Quels sont les principaux problèmes auxquels Circuit Foil a été confrontée depuis le début de cette crise?

«Premièrement, nous avons réduit la production de 15% pour soulager les équipes de production. Au début de la crise, nous avons compté jusqu’à 30% de personnes absentes: nous avons voulu alors réduire la pression.

Aujourd’hui, l’absentéisme est de 17%: grâce aux mesures prises, les gens se sentent en sécurité au travail. Nous avons esquissé différents scénarios dont la mise en ‘production dégradée’ de l’outil, une sorte de mise en veille qui ne réclamait plus que 20 à 25 personnes sur le site, alors que les autres 280 personnes auraient été mises au chômage. Mais pour garantir l’emploi de chacun demain, il est préférable de maintenir la production pour autant que la sécurité et la santé de chacun soient assurées.

L’autre problème concerne la trésorerie. Certains fournisseurs ont notamment demandé à être payés dès la livraison. Mais nous avons reçu l’appui du ministère de l’Économie, de la Fedil et des banques qui nous sont proches sous la forme de report d’échéance de prêts, d’accord de lignes de crédit supplémentaires et de garanties bancaires. Je trouve remarquable la mobilisation de nos partenaires qui veulent soutenir notre entreprise, qu’il s’agisse des banques ou de l’État.
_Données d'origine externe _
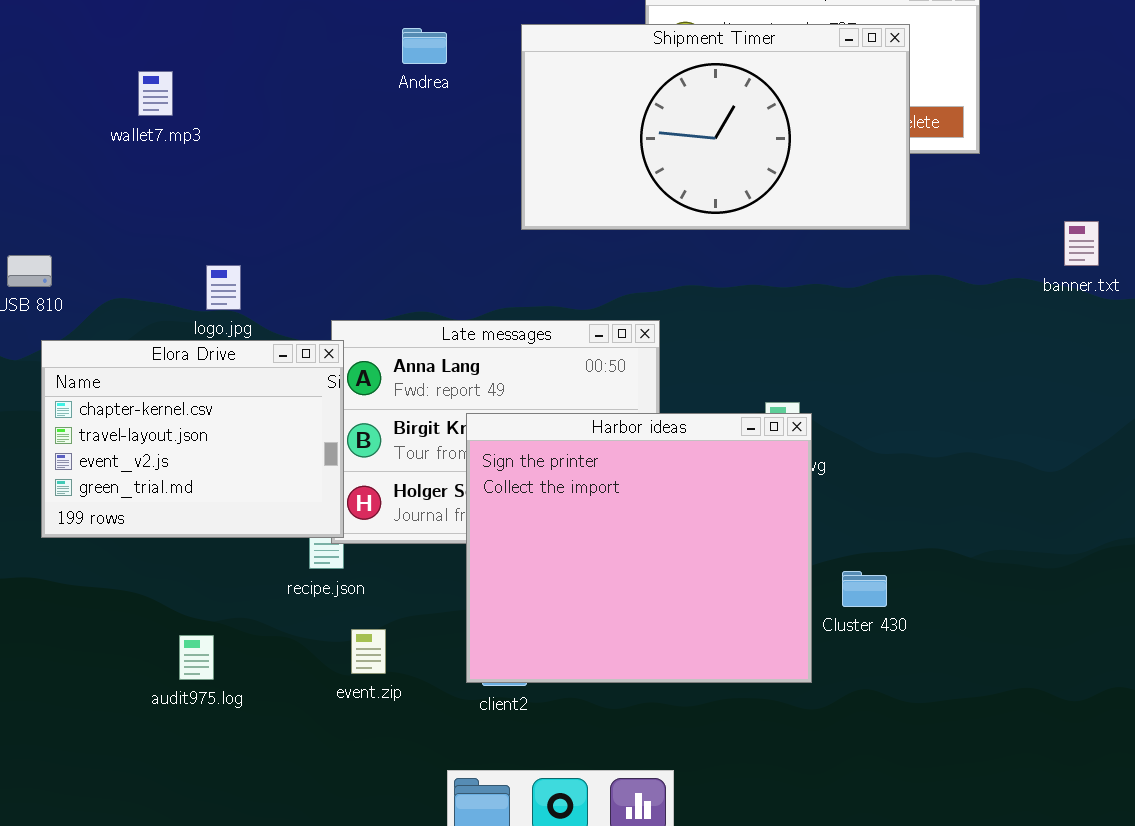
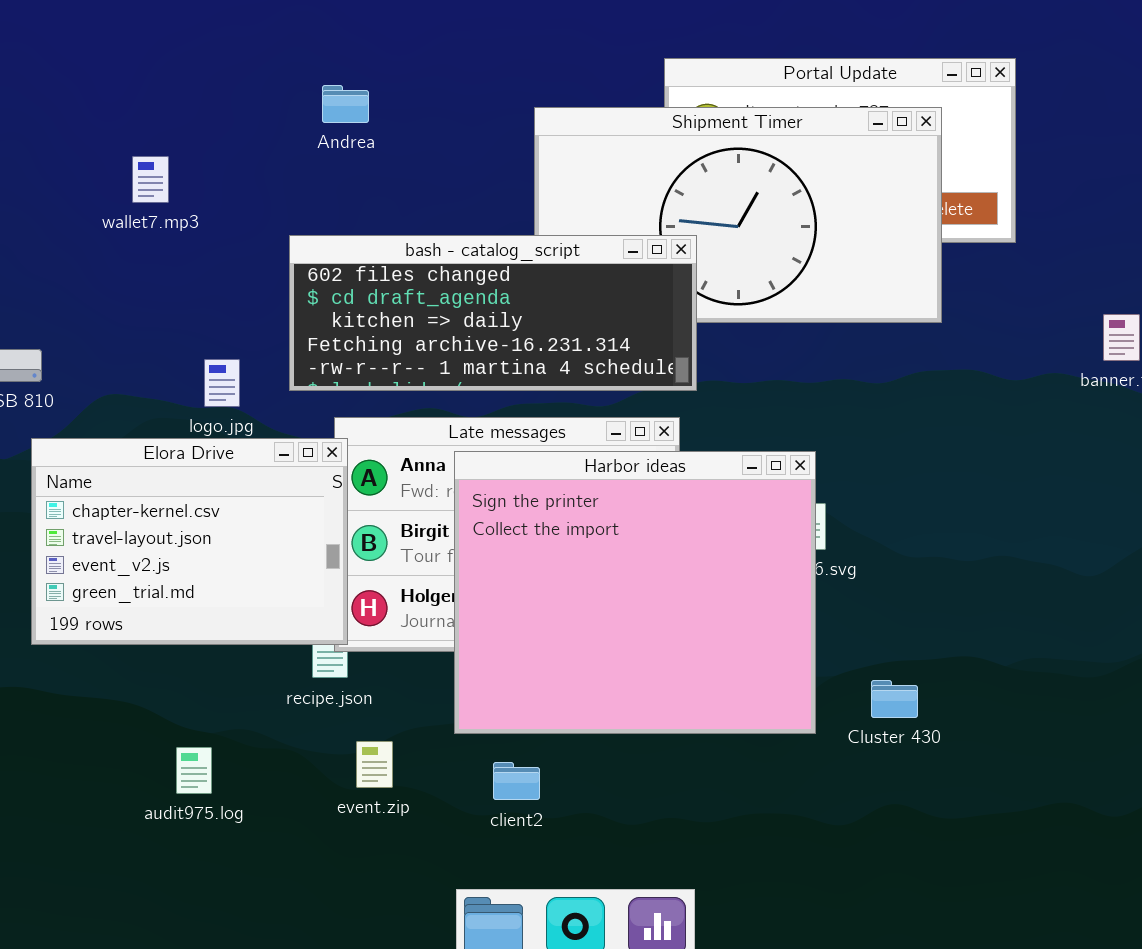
Andrea: [402,28,447,64] -> [322,85,369,123], moved
bash - catalog_script: none -> [289,235,697,391], opened
Harbor ideas: [466,413,812,683] -> [454,451,816,734], moved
Tout cela donne un sens à notre travail, nous participons à l’effort collectif.

Fabienne BozetCEOCircuit Foil

Comment ont évolué les commandes depuis la crise?
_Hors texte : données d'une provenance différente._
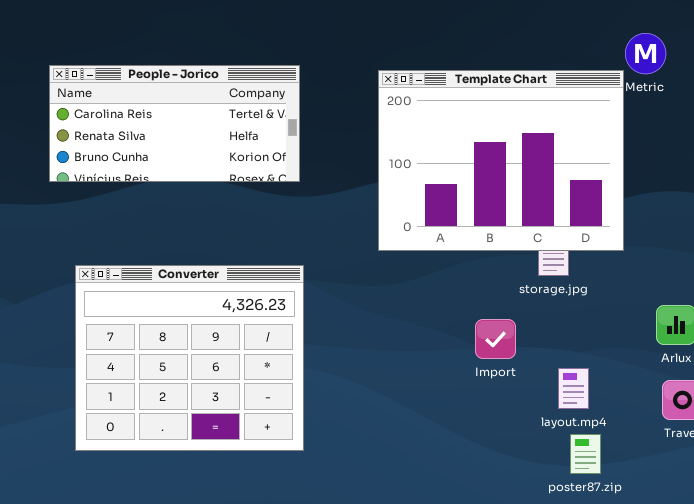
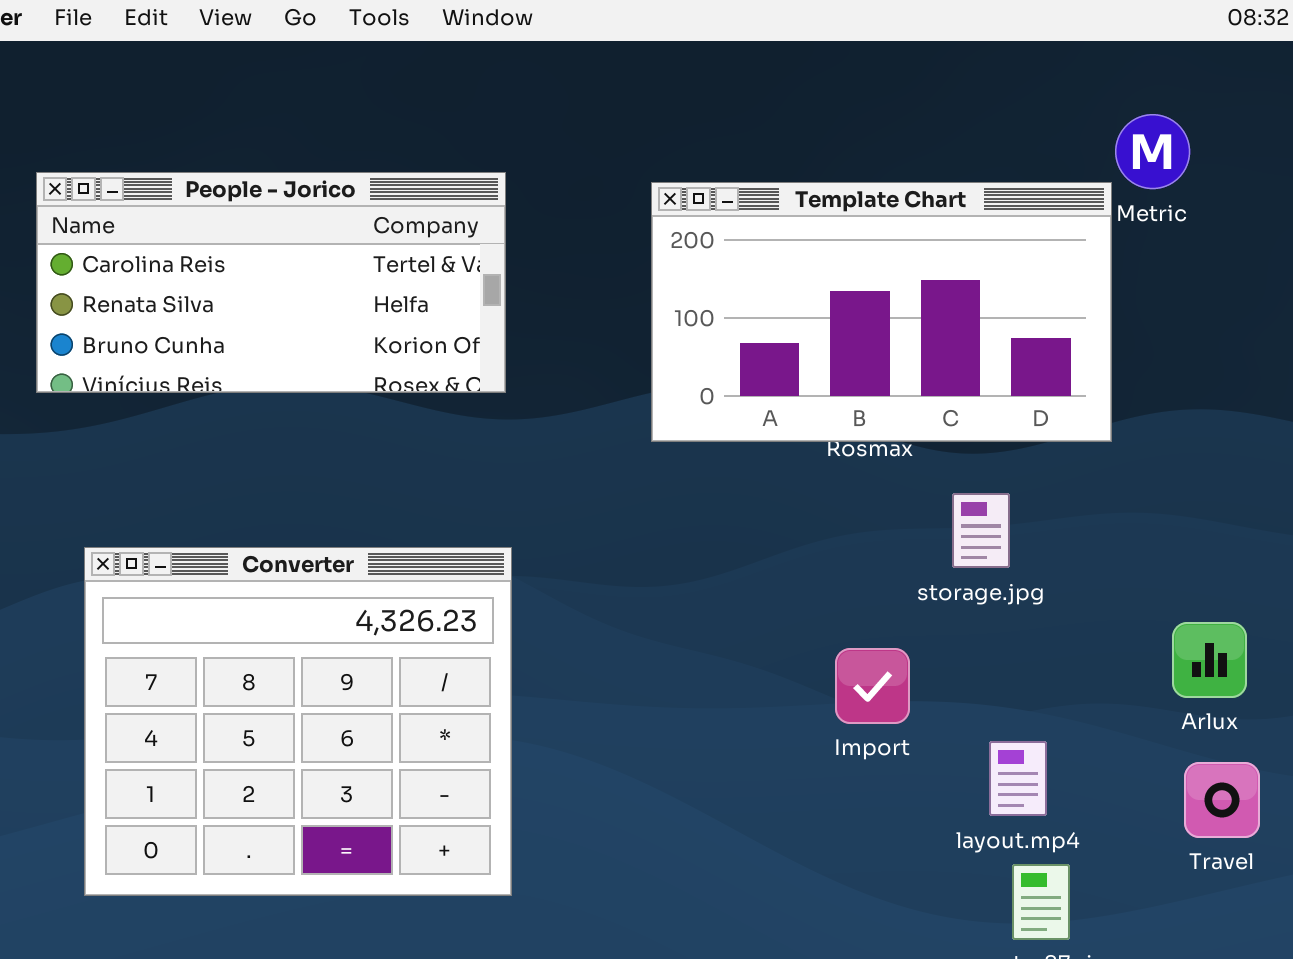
Template Chart: [378,70,624,251] -> [651,182,1112,442], resized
«70% de notre production environ est envoyée vers l’Asie. 20% part vers l’Europe et 10% aux États-Unis. Les commandes en provenance d’Asie reprennent peu à peu. Mais je pense par contre qu’elles vont encore se réduire en Europe et aux États-Unis. Nous travaillons notamment pour l’industrie automobile, qui est pratiquement à l’arrêt.

En revanche, nous avons reçu des demandes de clients en Italie du Nord et en Allemagne afin que nous continuions à produire le cuivre pour les circuits intégrés utilisés dans les respirateurs artificiels qu’ils fabriquent. Un autre client qui produit des pacemakers nous a fait la même demande. Tout cela donne un sens à notre travail, nous participons à l’effort collectif. Nous en sommes heureux et fiers!

Comment envisagez-vous l’après-crise?

«Actuellement, nous restons centrés sur le personnel, l’humain. Notre premier souci est d’assurer la santé et donc la sécurité de notre personnel sur place. Nous maintenons également le contact avec les gens en télétravail par des réunions d’équipe en vidéoconférence. Actuellement, une soixantaine de personnes sur 320 le pratiquent.

Pour le reste, nous devrons nous adapter comme nous l’avons toujours fait. La batterie électrique pour l’automobile et la 5G me semblent être des produits d’avenir qui devraient permettre à Circuit Foil de repartir de l’avant. Mais bien entendu, le monde de l’après-coronavirus ne sera plus le même que celui d’avant. Nous pensons constituer des stocks de certains produits stratégiques pour pouvoir faire face en cas de situations exceptionnelles. Mais avant tout, demain, nous resterons concentrés sur l’humain, comme nous le faisons tous les jours.»